Data extract:
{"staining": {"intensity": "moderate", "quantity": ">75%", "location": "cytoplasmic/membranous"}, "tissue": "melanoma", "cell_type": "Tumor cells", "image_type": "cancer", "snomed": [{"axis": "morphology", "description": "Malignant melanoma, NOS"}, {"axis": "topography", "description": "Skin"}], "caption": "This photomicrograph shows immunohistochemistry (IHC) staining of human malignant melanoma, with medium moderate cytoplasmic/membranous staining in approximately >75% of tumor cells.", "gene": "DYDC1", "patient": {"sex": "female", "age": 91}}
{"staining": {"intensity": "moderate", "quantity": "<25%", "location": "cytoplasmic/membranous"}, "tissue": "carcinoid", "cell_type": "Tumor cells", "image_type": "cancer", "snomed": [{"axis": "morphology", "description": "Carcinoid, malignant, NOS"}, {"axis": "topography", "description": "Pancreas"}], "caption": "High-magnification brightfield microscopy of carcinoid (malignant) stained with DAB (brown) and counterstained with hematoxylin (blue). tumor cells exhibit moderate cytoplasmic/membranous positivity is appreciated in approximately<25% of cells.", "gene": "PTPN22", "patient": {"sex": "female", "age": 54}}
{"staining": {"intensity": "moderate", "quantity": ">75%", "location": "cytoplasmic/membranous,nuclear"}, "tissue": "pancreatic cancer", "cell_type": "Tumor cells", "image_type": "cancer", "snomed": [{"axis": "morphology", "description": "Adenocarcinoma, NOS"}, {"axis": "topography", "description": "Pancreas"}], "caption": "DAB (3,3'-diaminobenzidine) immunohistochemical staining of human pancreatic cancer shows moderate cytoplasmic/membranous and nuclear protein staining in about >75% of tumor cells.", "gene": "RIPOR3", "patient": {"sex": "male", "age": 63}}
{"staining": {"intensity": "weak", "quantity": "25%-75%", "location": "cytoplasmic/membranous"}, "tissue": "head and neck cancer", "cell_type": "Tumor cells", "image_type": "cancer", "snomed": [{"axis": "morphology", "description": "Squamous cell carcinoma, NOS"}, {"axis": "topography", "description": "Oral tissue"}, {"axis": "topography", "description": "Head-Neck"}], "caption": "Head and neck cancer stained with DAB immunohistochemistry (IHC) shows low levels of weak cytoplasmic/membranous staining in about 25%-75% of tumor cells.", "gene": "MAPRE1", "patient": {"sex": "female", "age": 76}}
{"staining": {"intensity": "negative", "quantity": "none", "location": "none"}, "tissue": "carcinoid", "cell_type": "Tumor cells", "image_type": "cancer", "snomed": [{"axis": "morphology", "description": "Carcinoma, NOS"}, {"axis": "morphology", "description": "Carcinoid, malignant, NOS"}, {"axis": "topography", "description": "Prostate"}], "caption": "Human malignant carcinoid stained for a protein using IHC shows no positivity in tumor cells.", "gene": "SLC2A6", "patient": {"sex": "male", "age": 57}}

Work to complete: Scan the lines above for "moderate", then copy every one that has it.

Result for this task:
{"staining": {"intensity": "moderate", "quantity": ">75%", "location": "cytoplasmic/membranous"}, "tissue": "melanoma", "cell_type": "Tumor cells", "image_type": "cancer", "snomed": [{"axis": "morphology", "description": "Malignant melanoma, NOS"}, {"axis": "topography", "description": "Skin"}], "caption": "This photomicrograph shows immunohistochemistry (IHC) staining of human malignant melanoma, with medium moderate cytoplasmic/membranous staining in approximately >75% of tumor cells.", "gene": "DYDC1", "patient": {"sex": "female", "age": 91}}
{"staining": {"intensity": "moderate", "quantity": "<25%", "location": "cytoplasmic/membranous"}, "tissue": "carcinoid", "cell_type": "Tumor cells", "image_type": "cancer", "snomed": [{"axis": "morphology", "description": "Carcinoid, malignant, NOS"}, {"axis": "topography", "description": "Pancreas"}], "caption": "High-magnification brightfield microscopy of carcinoid (malignant) stained with DAB (brown) and counterstained with hematoxylin (blue). tumor cells exhibit moderate cytoplasmic/membranous positivity is appreciated in approximately<25% of cells.", "gene": "PTPN22", "patient": {"sex": "female", "age": 54}}
{"staining": {"intensity": "moderate", "quantity": ">75%", "location": "cytoplasmic/membranous,nuclear"}, "tissue": "pancreatic cancer", "cell_type": "Tumor cells", "image_type": "cancer", "snomed": [{"axis": "morphology", "description": "Adenocarcinoma, NOS"}, {"axis": "topography", "description": "Pancreas"}], "caption": "DAB (3,3'-diaminobenzidine) immunohistochemical staining of human pancreatic cancer shows moderate cytoplasmic/membranous and nuclear protein staining in about >75% of tumor cells.", "gene": "RIPOR3", "patient": {"sex": "male", "age": 63}}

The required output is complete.